Myths associated with the medication circulate within recovery communities, including among people participating in other forms of MAT. One of the most common myths is that methadone “gets in your bones.” Another one is that it “rots your teeth.” But as multiple physicians have explained to me, people in active drug use often don’t take good care of their teeth, sometimes for decades. In fact, one addictionologist said the first physical trait he notices during new patient appointments is teeth, as teeth can indicate drug use severity. Once patients are stabilized on methadone, they sometimes visit a dentist for the first time in years, maybe in their entire lives, where they discover tooth decay, which they then mistakenly attribute to methadone rather than long-term poor hygiene.

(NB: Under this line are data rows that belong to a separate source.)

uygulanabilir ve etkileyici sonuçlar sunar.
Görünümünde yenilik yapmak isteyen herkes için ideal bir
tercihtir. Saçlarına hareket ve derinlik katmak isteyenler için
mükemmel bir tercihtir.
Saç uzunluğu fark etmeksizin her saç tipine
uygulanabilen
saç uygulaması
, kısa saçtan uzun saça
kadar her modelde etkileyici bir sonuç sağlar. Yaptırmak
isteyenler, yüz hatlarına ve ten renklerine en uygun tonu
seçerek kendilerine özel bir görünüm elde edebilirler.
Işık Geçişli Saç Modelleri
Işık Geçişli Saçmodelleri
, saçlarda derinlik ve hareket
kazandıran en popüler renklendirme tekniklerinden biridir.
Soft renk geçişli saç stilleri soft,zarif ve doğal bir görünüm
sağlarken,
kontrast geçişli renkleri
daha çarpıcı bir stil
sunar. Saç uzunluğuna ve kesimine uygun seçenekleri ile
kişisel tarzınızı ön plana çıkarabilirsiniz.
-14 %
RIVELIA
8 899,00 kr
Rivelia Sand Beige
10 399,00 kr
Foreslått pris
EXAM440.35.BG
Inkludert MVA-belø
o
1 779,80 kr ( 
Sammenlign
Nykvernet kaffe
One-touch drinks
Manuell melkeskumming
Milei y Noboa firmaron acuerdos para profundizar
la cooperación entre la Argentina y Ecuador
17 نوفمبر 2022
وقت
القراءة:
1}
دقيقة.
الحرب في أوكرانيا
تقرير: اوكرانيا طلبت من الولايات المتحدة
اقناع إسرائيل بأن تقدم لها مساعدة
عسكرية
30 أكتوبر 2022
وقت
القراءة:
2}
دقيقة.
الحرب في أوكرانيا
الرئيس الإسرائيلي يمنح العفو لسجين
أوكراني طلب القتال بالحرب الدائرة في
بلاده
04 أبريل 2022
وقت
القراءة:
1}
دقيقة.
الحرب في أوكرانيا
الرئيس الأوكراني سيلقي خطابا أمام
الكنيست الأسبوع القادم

Another myth is that the medication turns people into “zombies,” causing them to nod off throughout the day, rendering them unable to focus on tasks or operate motor vehicles. While it is true that inappropriately high doses of methadone could make someone nod off, an individual undergoing methadone treatment at an appropriate dose with adequate monitoring will act and feel normal. Of course, if an opioid-naïve person or an intermittent opioid user with relatively low tolerance starts methadone treatment, then they will likely feel euphoria or nod off given their lack of tolerance. But under federal law, methadone clinics can only treat people with one or more years of opioid use disorder—a point at which low tolerance is very unlikely. For people with less than a year of opioid use disorder, buprenorphine or extended-release naltrexone are great treatment options—that is, if they can find a physician prescribing those medications.